What is needed
Copy all of the material below word for word, leaving out the pictures.

(Chart understanding data)

# # #

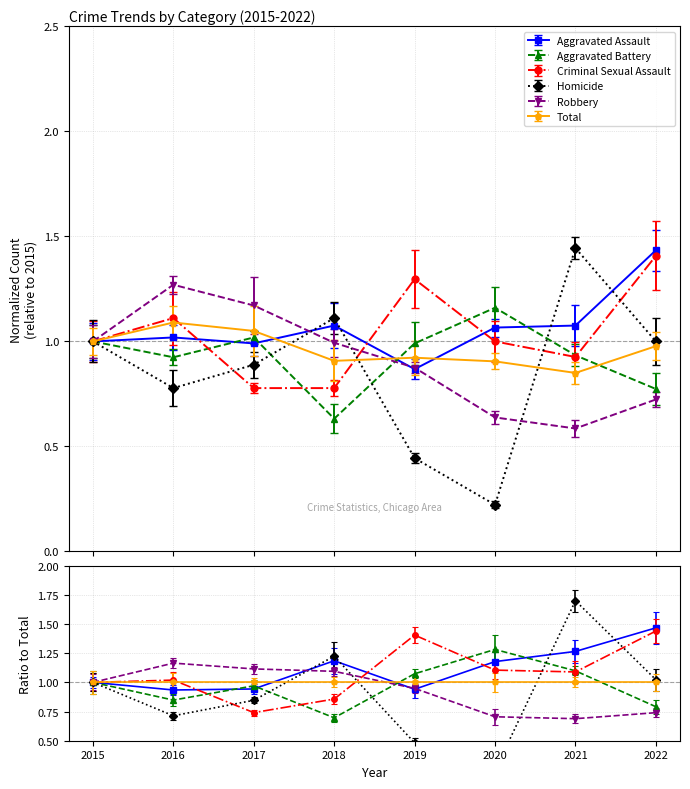

Read the Criminal Sexual Assault value at 2021.

0.9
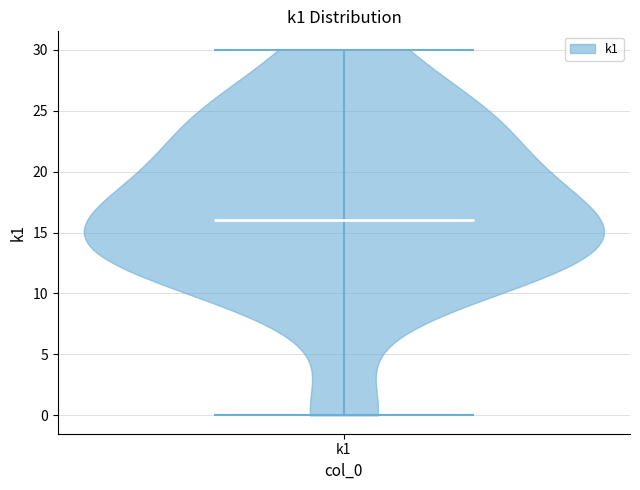

Read this violin plot against the y-axis: where its median line is, and the lowest and highest points the violin reaches. The values are not printed on the chart, so give them approximately, as read against the axis.

median line 16, lowest point 0, highest point 30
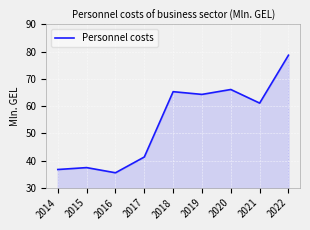

What is the difference between the maximum and minimum values?

43.2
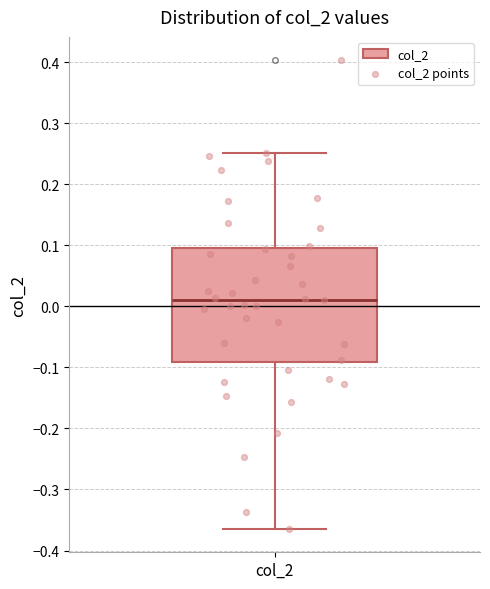

Where is the lower edge of the box for col_2 on the y-axis? The values are not printed on the chart, so give them approximately, as read against the axis.

-0.09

# # #

Exercise response
Read the Criminal Sexual Assault value at 2021.

0.9

Read this violin plot against the y-axis: where its median line is, and the lowest and highest points the violin reaches. The values are not printed on the chart, so give them approximately, as read against the axis.

median line 16, lowest point 0, highest point 30

What is the difference between the maximum and minimum values?

43.2

Where is the lower edge of the box for col_2 on the y-axis? The values are not printed on the chart, so give them approximately, as read against the axis.

-0.09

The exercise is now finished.